Ein bemerkenswertes Bild mit einem geheimnisvollen Schicksal wurde der breiten Öffentlichkeit vorgestellt, nachdem es rund ein Jahrhundert lang ein Schlummerdasein fristete. Das Werk stellt eines der beliebtesten Themen der christlich-religiösen Malerei dar – das Letzte Abendmahl, während dem Christus von seinen Jüngern Abschied nahm. Dieses Bild stammt jedoch nicht aus der Hand eines bekannten westeuropäischen Malers, sondern des in Bulgarien tätigen Malers tschechischer Abstammung Jan Mrkvička, der von 1856 bis 1938 lebte.
Über die Entstehungsgeschichte des "Letzten Abendmahls" von Mrkvička ist nichts bekannt; auch sein Schicksal in den Jahrzehnten nach seiner Entstehung ist in Dunkelheit gehüllt. Vor 30 Jahren erwarb es Dimitar Indschow – Galerist in der südbulgarischen Stadt Plowdiw. Das Bild befand sich in einem schlechten Zustand und war bis zur Unkenntlichkeit verschmutzt, so dass es mehrere Male restauriert werden musste. Der Sammler seinerseits verrät nicht die Umstände des Kaufs und trägt damit zusätzlich zum Mysterium des Bildes bei. Derzeit ist es in einer Sammelausstellung mit anderen Werken der bulgarischen Malerei aus der ersten Hälfte des 20. Jahrhunderts zu sehen, die sich in Privatsammlungen befinden.

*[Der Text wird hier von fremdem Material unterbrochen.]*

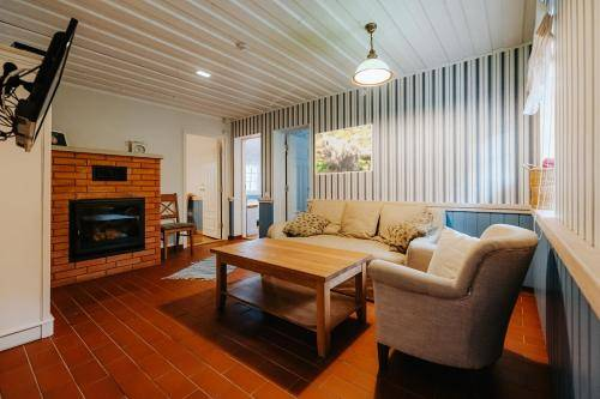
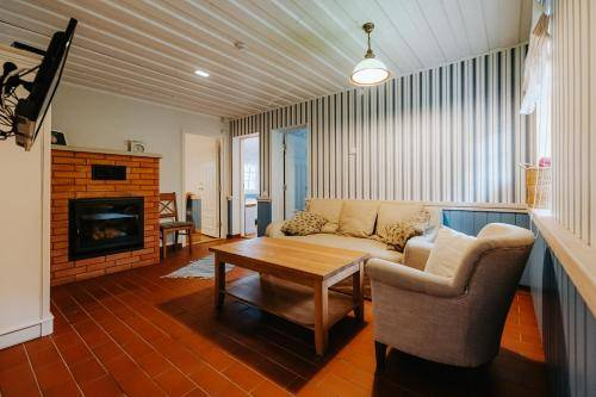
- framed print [314,122,374,176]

In seinem Bild, mit dessen Thema sich bereits viele Künstlergenerationen auseinandergesetzt haben, scheint Mrkvička mehr Fragen zu stellen, anstatt sich wie die meisten seiner Kollegen auf die Szene zu konzentrieren, in der Christus zu seinen Jüngern sagt: „Einer von euch wird mich verraten“. Schon auf den ersten Blick wird der Betrachter verunsichert: Wer sitzt an der linken Seite des Erlösers, dem er eine besondere Aufmerksamkeit widmet? Ist es Johannes, der als jüngster unter den Jüngern meist mit zarten Gesichtszügen dargestellt wird, oder ist es die von Jesus bekehrte ehemalige Sünderin und von da an ständige Begleiterin Maria Magdalena?
„Das kann ich nicht mit Sicherheit sagen, denn das erfordert eine tiefgründige Untersuchung. Die Wahrscheinlichkeit, dass es nicht Johannes, sondern Maria Magdalena ist, erscheint sehr groß“, erzählte uns Dimitar Indschow. „In den letzten Jahren wird dieses Thema nach Erscheinen der Thriller von Dan Brown und der Überlieferungen der Bruderschaft vom Berg Zion, dass Maria Magdalena und Jesus Christus Nachkommen gezeugt hätten, breit diskutiert. Auf dem Bild von Mrkvička reicht Christus der Person zu seiner Linken (sei es nun Magdalena oder Johannes) ein Stück Brot. Die anderen Jünger, die dieser Handlung beiwohnen, zeigen sich davon stark bewegt – einige sind nachdenklich, andere bestürzt oder sogar aufgebracht. In ihren Gesichtern spiegeln sich eine Reihe von Fragen wider: ist das eine Geste der Ernährung und warum gerade sie (oder er)?“
Während die meisten Künstler für die Szene des „Letzten Abendmahls“ ein Querformat wählen, in dem die Figuren bequem positioniert werden können, hat Mrkvička auf ein Hochformat zurückgegriffen. Die Komposition wird zwangsläufig „pyramidal“ und die Figuren sind dicht zusammengedrängt. Sie sitzen damit nicht statisch im Raum, sondern sind recht dynamisch, was ihren individuellen psychologischen Ausdruck verstärkt. Mimik und Gestik verwandeln sich in ein Labyrinth auf engem Raum.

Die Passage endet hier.